The lesson is that we shouldn't get too locked into how we expect new technologies like AI to be adopted. The most world-changing applications are ones we haven’t thought of yet.
Phrase of the week: Technology overhang
The FT describes “tech overhang” as: “a period of time that industries will spend integrating the latest AI developments into products, even if research does not progress at all”. It quotes one of the ex-Google research scientists from the Transformer team, Vaswani:
You are seeing the aftermath — AI is drawing in researchers, technologists, builders and product folks. Now we believe there is a tech overhang . . . and there is a lot of value to be realised in various products. In some sense that is why we all dispersed and tried to put this technology directly in people’s hands.
“L’opportune c’est f***ing enorme.”
Pardon his French, as it were, but this made me smile.
A coach from Cork berates the La Rochelle rugby team for poor performance. He speaks fluent French, but does not give up one inch of his accent, and brings some English expletives to the party.
This week I’ve been…
Reading
Rosewater, by Tade Thompson. I’m re-reading this deeply weird Sci Fi tale, Rosewater, about an alien structure that a city has grown up around in a near-future Nigeria.It’s the first book of a trilogy which has recently been completed. I could remember sensations and moods from the book, I’d forgotten a lot of what actually happened so I’ve gone back in from the start. The prose is wonderful – evocative and laconic in a way, presenting extraordinary things – the said alien presence, the protagonist’s psychic abilities – in a way that makes them seem just ordinary, sometimes irritating parts of everyday life.
Watching
White Lotus, season two (Now TV).
They say you should read a good novel twice: the first time for the plot and the second time for the prose. Watching White Lotus season two this week was very much like that experience.
The first time we watched it the episodes came weekly, which was irritating.
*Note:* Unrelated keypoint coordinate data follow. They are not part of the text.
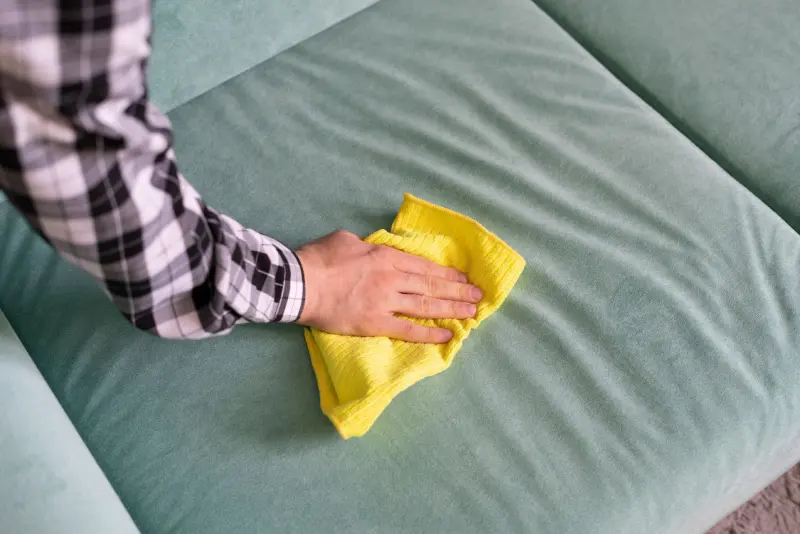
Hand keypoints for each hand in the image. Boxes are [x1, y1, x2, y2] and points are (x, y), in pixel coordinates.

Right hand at [295, 230, 481, 342]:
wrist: (300, 283)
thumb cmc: (319, 258)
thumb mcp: (346, 239)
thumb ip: (365, 245)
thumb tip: (370, 249)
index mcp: (386, 256)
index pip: (424, 266)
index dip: (446, 273)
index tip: (463, 278)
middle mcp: (392, 278)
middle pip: (431, 285)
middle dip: (458, 291)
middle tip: (478, 297)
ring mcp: (385, 302)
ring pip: (426, 306)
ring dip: (452, 310)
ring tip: (472, 314)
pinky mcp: (375, 323)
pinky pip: (408, 330)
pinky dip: (429, 333)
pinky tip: (447, 336)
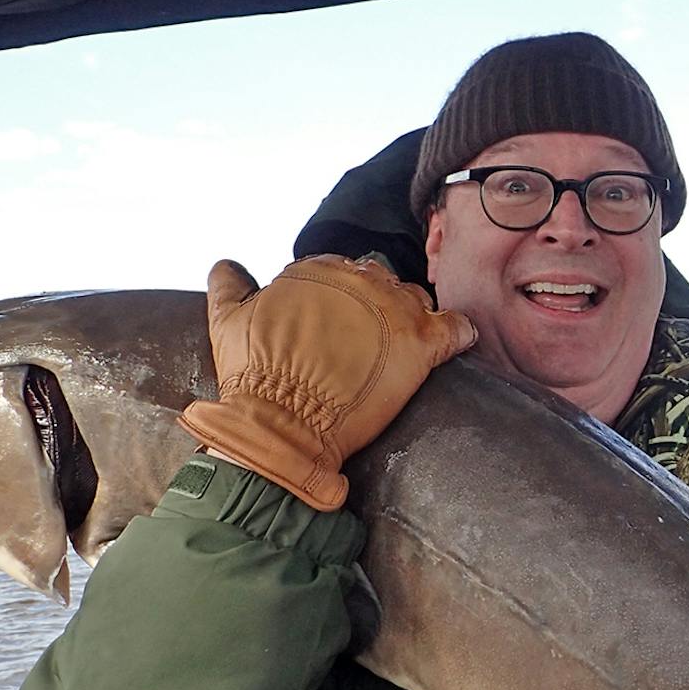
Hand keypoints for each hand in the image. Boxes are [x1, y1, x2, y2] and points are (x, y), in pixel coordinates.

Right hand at [178, 255, 477, 510]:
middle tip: (373, 340)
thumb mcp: (228, 320)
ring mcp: (392, 310)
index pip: (345, 272)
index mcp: (316, 270)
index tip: (344, 323)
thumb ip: (230, 285)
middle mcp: (357, 280)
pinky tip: (459, 341)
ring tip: (405, 346)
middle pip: (383, 284)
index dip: (346, 298)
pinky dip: (461, 334)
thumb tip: (227, 265)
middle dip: (380, 306)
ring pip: (418, 301)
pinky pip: (456, 328)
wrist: (280, 425)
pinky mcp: (419, 344)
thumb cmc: (254, 378)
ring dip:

This time we paced it at one episode an evening – not a binge but a good pace, it turned out. Just like the first, there’s plenty of detail you may have missed on a first viewing, and you can enjoy the exquisite art direction and writing where you were too caught up in the suspense the first time round to give it much thought.
Listening
These Times
Tom McTague who co-hosts the These Times politics podcast with Helen Thompson, was interviewed by his editor from Unherd about the inner workings of the Tony Blair Institute. It’s fascinating:
[The Tony Blair Institute has] a revenue-generating consultancy arm, and then there's a kind of think-tank policy unit. And are they staffed separately? Do people move between them? I think they are seen as slightly separate. They're seen as complementary, in that you have... For any world leader, they need ideas and policies, and then they need to know how to implement them. This was a lesson that Tony Blair had learned himself in government, where he felt that actually he was only getting good at the job towards the end of his time, and that he didn't understand how to wield power to use the civil service to actually do things. And so that is one of his lessons. And so within the organisation, you have, yes, this business, almost, but the profits are then redirected within the organisation to offer consultancy pro bono to African governments that can't afford it.
[Insert video]
That’s all for this week…
Have a great rest of August – we’ll be back in September.